→ **Aim of the task**:
In the records below, swap every "pose" for "view" and write the lines out again with nothing else changed. Leave the pictures out of your answer.

→ **Material for the task**:

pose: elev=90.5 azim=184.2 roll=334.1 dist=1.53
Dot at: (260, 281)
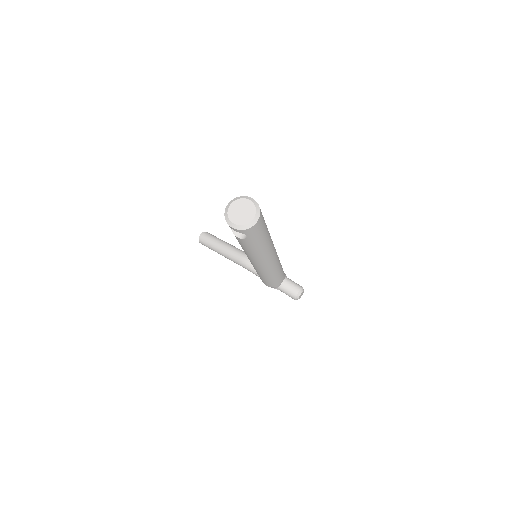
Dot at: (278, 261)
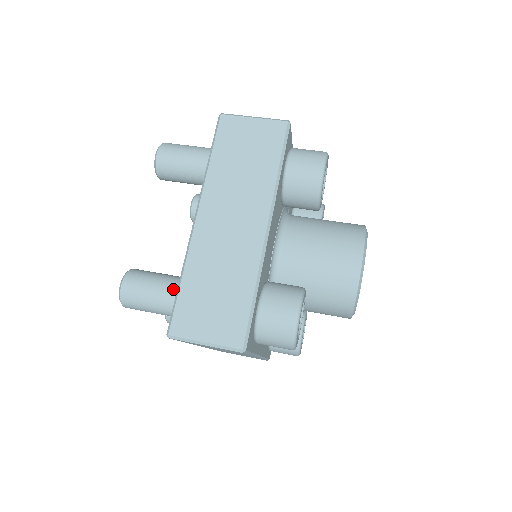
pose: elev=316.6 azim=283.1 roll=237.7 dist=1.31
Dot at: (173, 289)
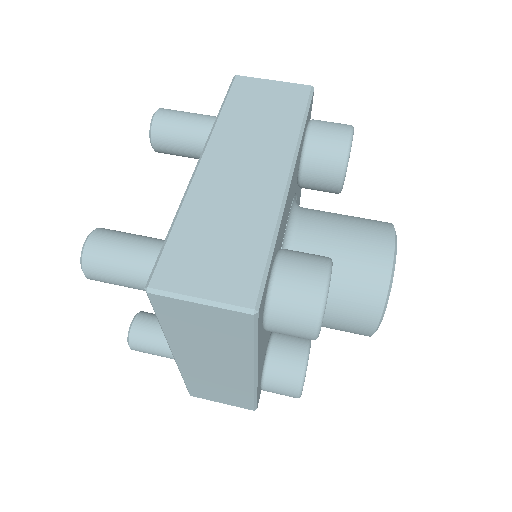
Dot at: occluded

→ **Final answer**:
view: elev=90.5 azim=184.2 roll=334.1 dist=1.53
Dot at: (260, 281)
Dot at: (278, 261)
view: elev=316.6 azim=283.1 roll=237.7 dist=1.31
Dot at: (173, 289)
Dot at: occluded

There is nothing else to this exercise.